*** Opening of SELECTED EXTRACT ***
Unless you’ve been living under a hermetically-sealed, pop-free rock for the last year or so, you’ve probably heard about Lady Gaga’s new album ARTPOP.
 
The LP fought criticism, haters, lost followers, misunderstandings, lack of faith and trust, much like the artist herself. It went through hard times, white-knuckled in the moments, and yet, stands tall as one of the most avant-garde, experimental, artistic and needed records of this day and age.
 
A really large number of artists nowadays don’t really have fun and grow while they do their thing. While they craft their art, and that is plainly wrong.
 
Paintings are painted for the sake of painting them, songs are put out there and it doesn’t even matter if someone really listens to them, buildings are built for no real reason, and art has lost this quality of being the bridge where body and mind meet halfway. It’s either completely body or intrinsically mind. What stands out the most about ARTPOP is that even at its “weakest” this quality is still there.
*** Close of SELECTED EXTRACT ***
WORK TASK 1: In the ARTPOP piece, whose album is ARTPOP?
*** Opening of SUPPLIED RECORDS ***
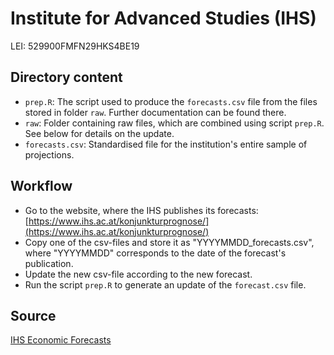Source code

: # Institute for Advanced Studies (IHS)

LEI: 529900FMFN29HKS4BE19

## Directory content

* `prep.R`: The script used to produce the `forecasts.csv` file from the files stored in folder `raw`. Further documentation can be found there.
* `raw`: Folder containing raw files, which are combined using script `prep.R`. See below for details on the update.
* `forecasts.csv`: Standardised file for the institution's entire sample of projections.

## Workflow

* Go to the website, where the IHS publishes its forecasts: [https://www.ihs.ac.at/konjunkturprognose/](https://www.ihs.ac.at/konjunkturprognose/)
* Copy one of the csv-files and store it as "YYYYMMDD_forecasts.csv", where "YYYYMMDD" corresponds to the date of the forecast's publication.
* Update the new csv-file according to the new forecast.
* Run the script `prep.R` to generate an update of the `forecast.csv` file.

## Source

[IHS Economic Forecasts](https://www.ihs.ac.at/konjunkturprognose/)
*** Close of SUPPLIED RECORDS ***
WORK TASK 2: Rewrite the part of the dataset entries that starts at their first line and ends with the line containing "## Workflow" as a Markdown table with the columns Row and Entry line. Skip blank lines and leave the pictures out.

ANSWER AREA 1: ARTPOP is Lady Gaga's album.

ANSWER AREA 2:
| Row | Entry line |
|---|---|
| 1 | Source code |
| 2 | : # Institute for Advanced Studies (IHS) |
| 3 | LEI: 529900FMFN29HKS4BE19 |
| 4 | ## Directory content |
| 5 | * `prep.R`: The script used to produce the `forecasts.csv` file from the files stored in folder `raw`. Further documentation can be found there. |
| 6 | * `raw`: Folder containing raw files, which are combined using script `prep.R`. See below for details on the update. |
| 7 | * `forecasts.csv`: Standardised file for the institution's entire sample of projections. |
| 8 | ## Workflow |